* START *

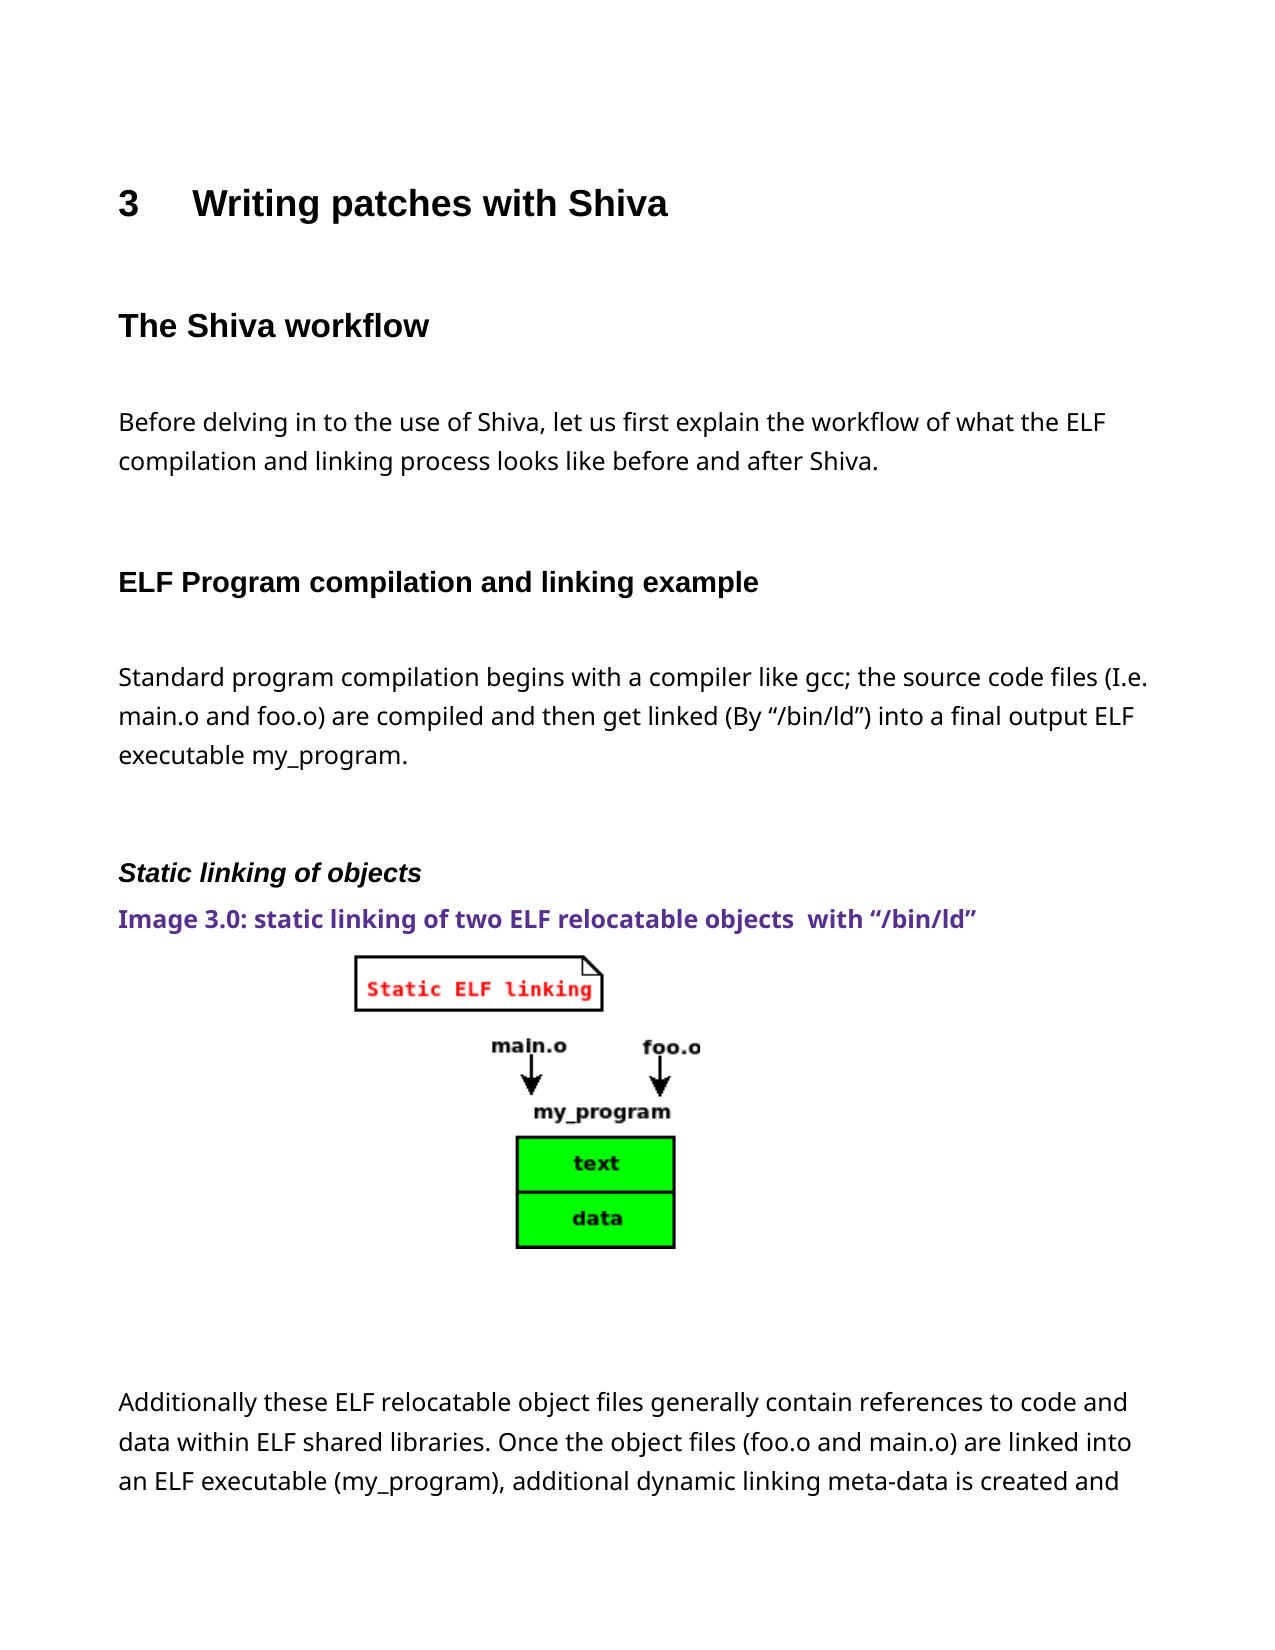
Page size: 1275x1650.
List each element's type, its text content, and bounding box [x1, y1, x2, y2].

text Additionally these ELF relocatable object files generally contain references to code and data within ELF shared libraries. Once the object files (foo.o and main.o) are linked into an ELF executable (my_program), additional dynamic linking meta-data is created and [118, 1385, 1157, 1497]
text Image 3.0: static linking of two ELF relocatable objects with “/bin/ld” [118, 901, 1157, 935]
text Standard program compilation begins with a compiler like gcc; the source code files (I.e. main.o and foo.o) are compiled and then get linked (By “/bin/ld”) into a final output ELF executable my_program. [118, 659, 1157, 772]
subtitle Writing patches with Shiva [118, 182, 1157, 225]
subtitle ELF Program compilation and linking example [118, 566, 1157, 599]
subtitle The Shiva workflow [118, 306, 1157, 344]
text Before delving in to the use of Shiva, let us first explain the workflow of what the ELF compilation and linking process looks like before and after Shiva. [118, 404, 1157, 477]
picture [353, 955, 700, 1249]
subtitle Static linking of objects [118, 857, 1157, 889]
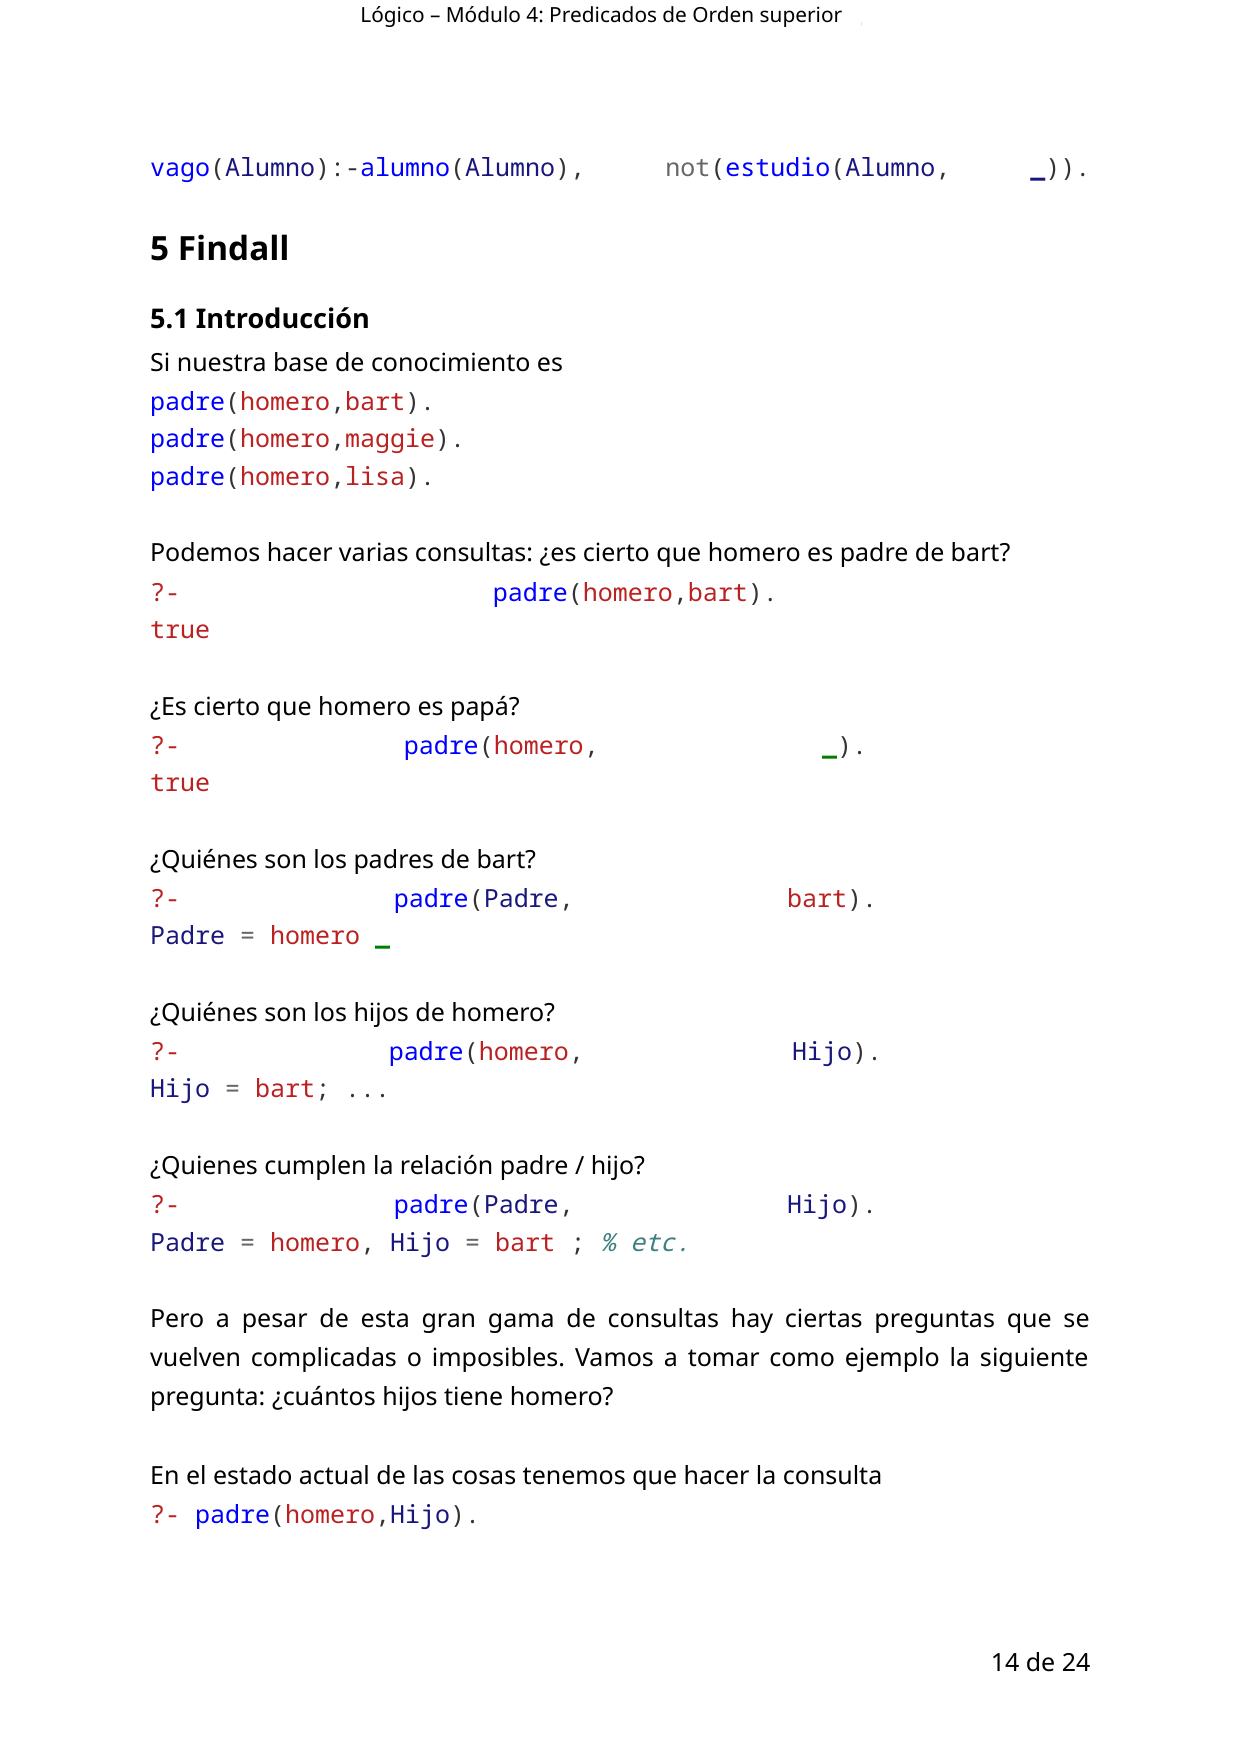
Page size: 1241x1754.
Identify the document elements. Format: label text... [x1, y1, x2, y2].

* END *

- _Exercise prompt_
Rewrite the material from its start up to and including the line with "text Additionally these", changing "bounding box" to "enclosing box" and leaving everything else unchanged. Give only those lines, without the pictures.

- _Answer to this problem_
Page size: 1275x1650.
List each element's type, its text content, and enclosing box [x1, y1, x2, y2].

text Additionally these ELF relocatable object files generally contain references to code and data within ELF shared libraries. Once the object files (foo.o and main.o) are linked into an ELF executable (my_program), additional dynamic linking meta-data is created and [118, 1385, 1157, 1497]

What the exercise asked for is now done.